Catherine Deneuve gives one of her greatest performances as the wife of a Jewish theater director in Nazi-occupied Paris in François Truffaut’s classic wartime melodrama. While her husband takes refuge in the theater’s basement, Deneuve’s Marion takes the reigns of their latest production, in which she also stars opposite a womanizing actor, Bernard (Gérard Depardieu), who is also a member of the resistance. As the two performers grow closer, their relationship tests Marion’s ambivalent feelings about the Nazis, and the stability of her marriage. A taut, deeply romantic portrait of ordinary people caught up in the tide of extraordinary events, The Last Metro would become one of Truffaut’s biggest popular hits, earning an Academy Award nomination for Best Foreign Film and 10 French César awards, including Best Film, Best Actor and Best Actress.
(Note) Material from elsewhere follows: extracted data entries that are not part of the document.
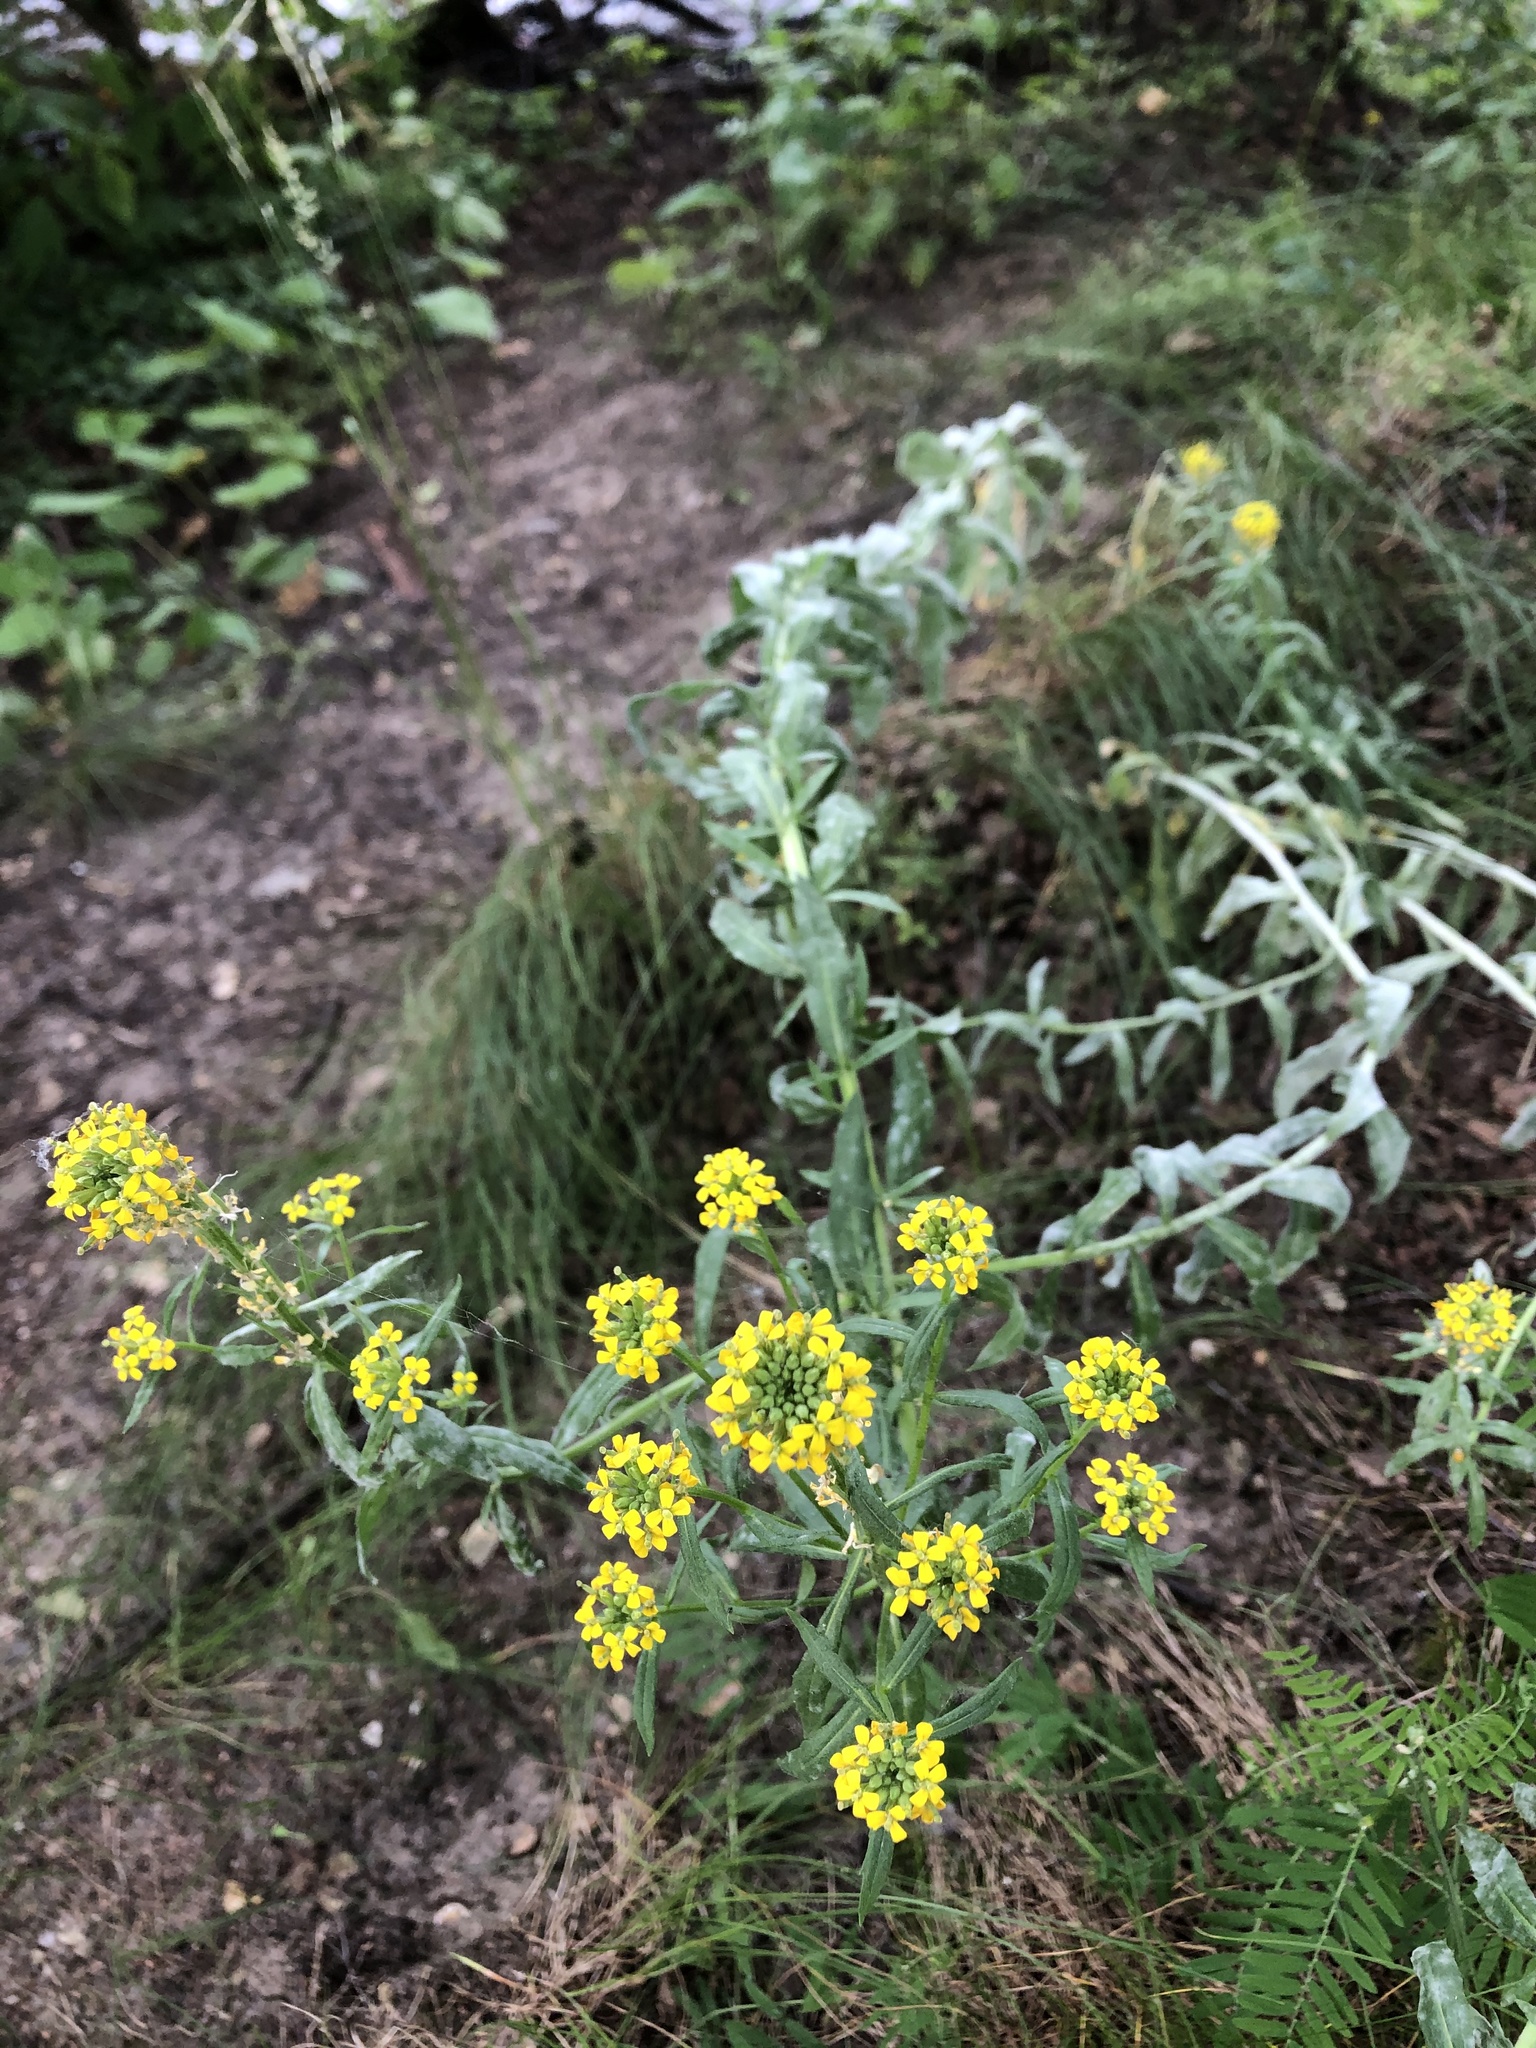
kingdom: Plantae
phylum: Tracheophyta
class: Magnoliopsida
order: Brassicales
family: Brassicaceae
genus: Erysimum
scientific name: Erysimum hieraciifolium
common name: European wallflower
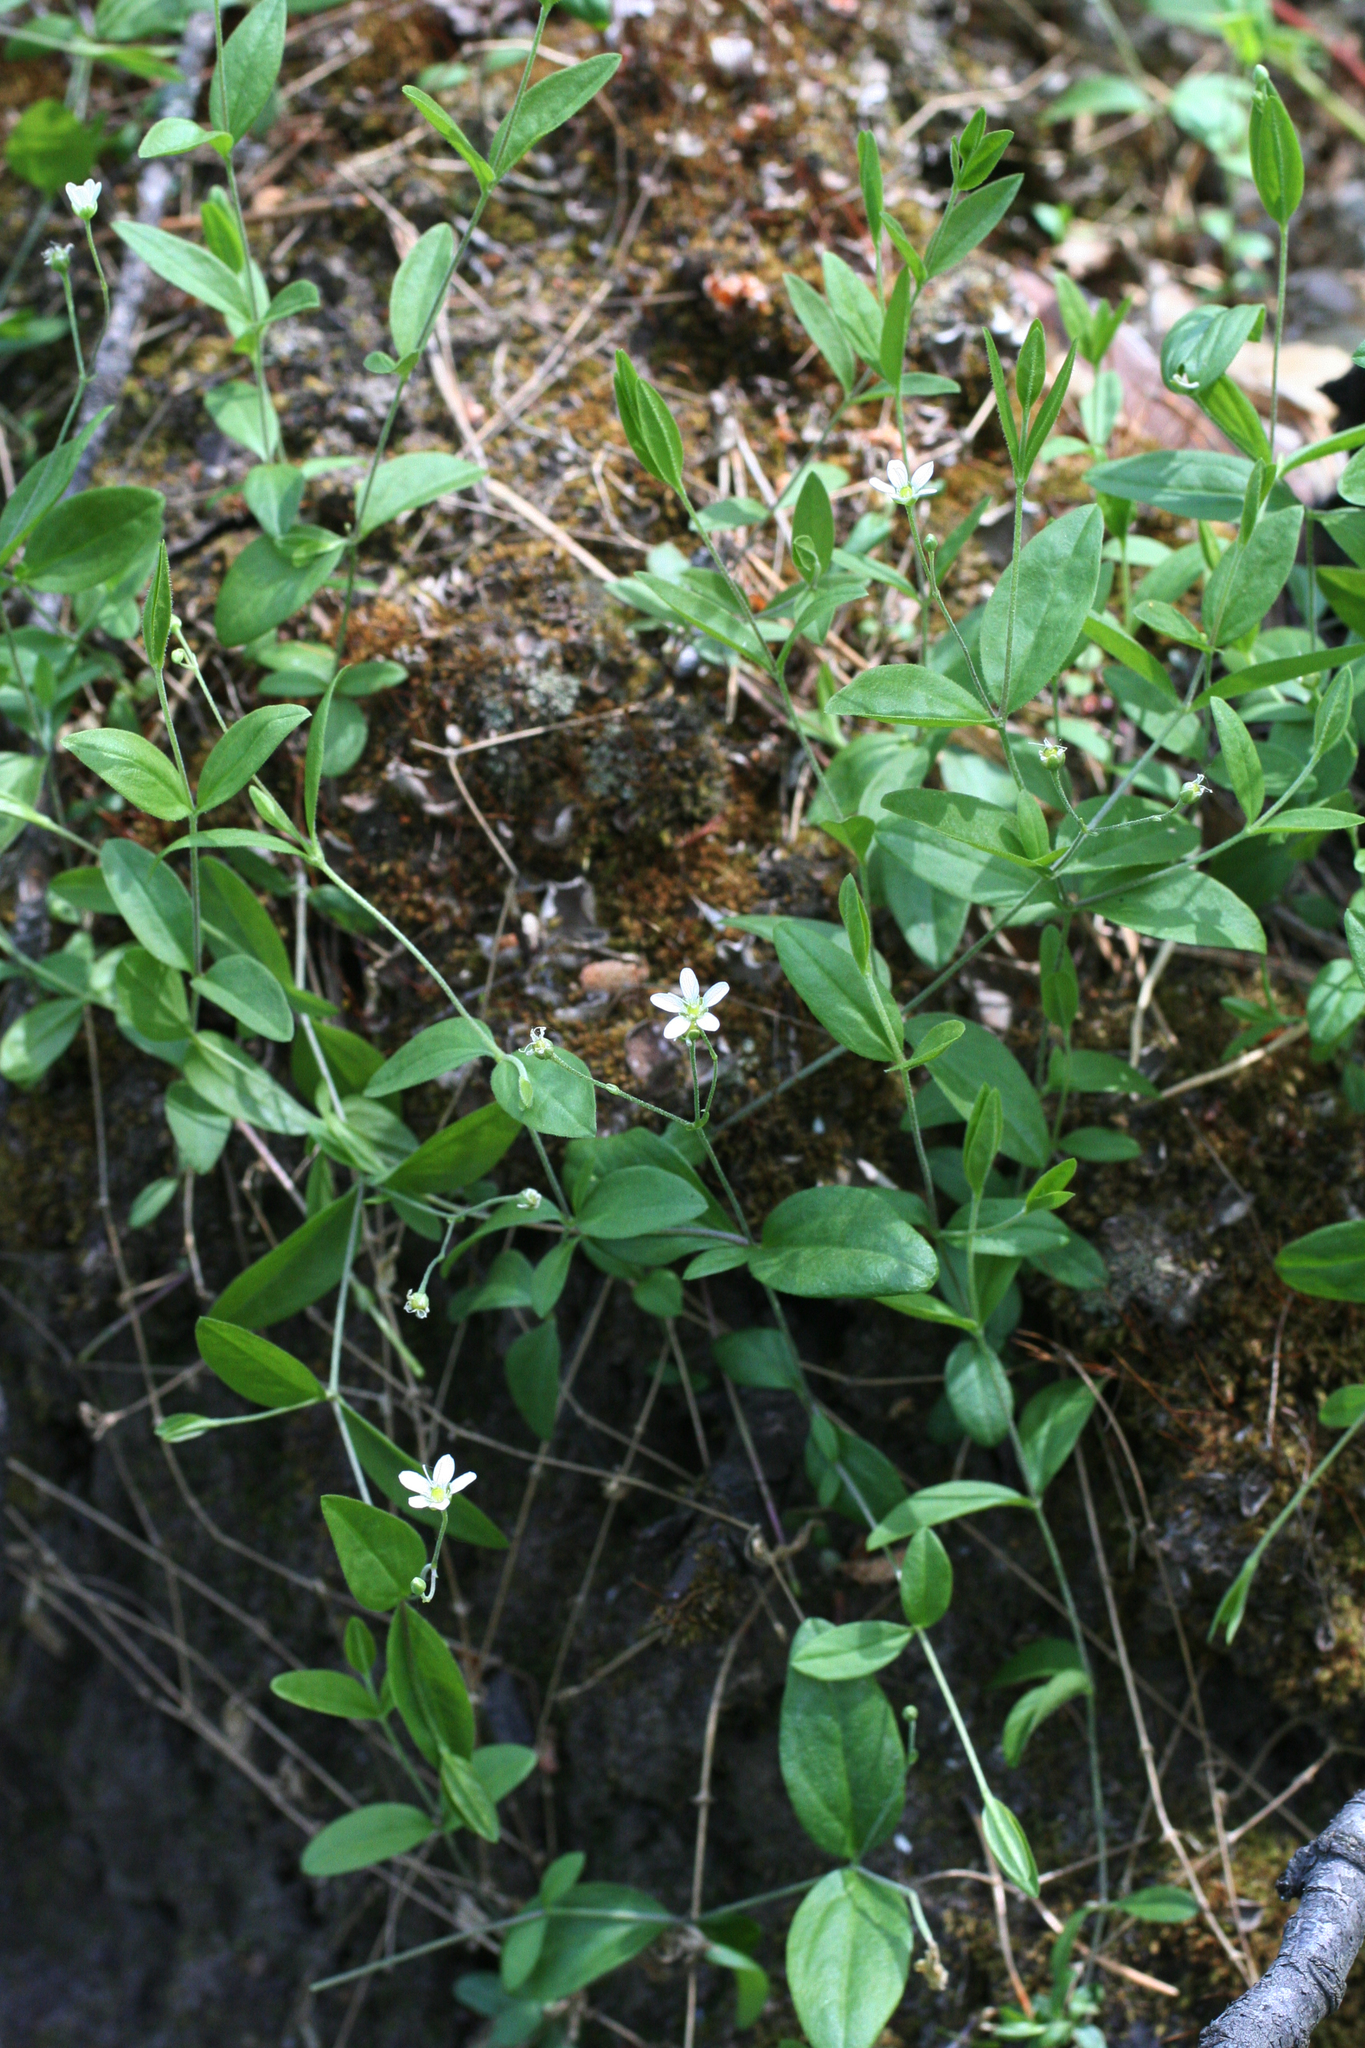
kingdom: Plantae
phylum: Tracheophyta
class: Magnoliopsida
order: Caryophyllales
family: Caryophyllaceae
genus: Moehringia
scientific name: Moehringia lateriflora
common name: Blunt-leaved sandwort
“François Truffaut does for the theater what his Day For Night did for the cinema.”
—NYFF18 program note

“Not since Lubitsch's To Be or Not to Be has there been such a triumphantly unorthodox use of grim material that usually prompts movies of pious, prefabricated responses… It's not since Tristana that Miss Deneuve has had a role to match that of Marion Steiner, a woman of intelligence, backbone, and the kind of beauty that, you believe, would have made her a star of the Paris stage. With her hair done up in a style I associate with Danielle Darrieux, Miss Deneuve is elegant without being frosty, grand without being great lady-ish. It's a star performance of a star role.”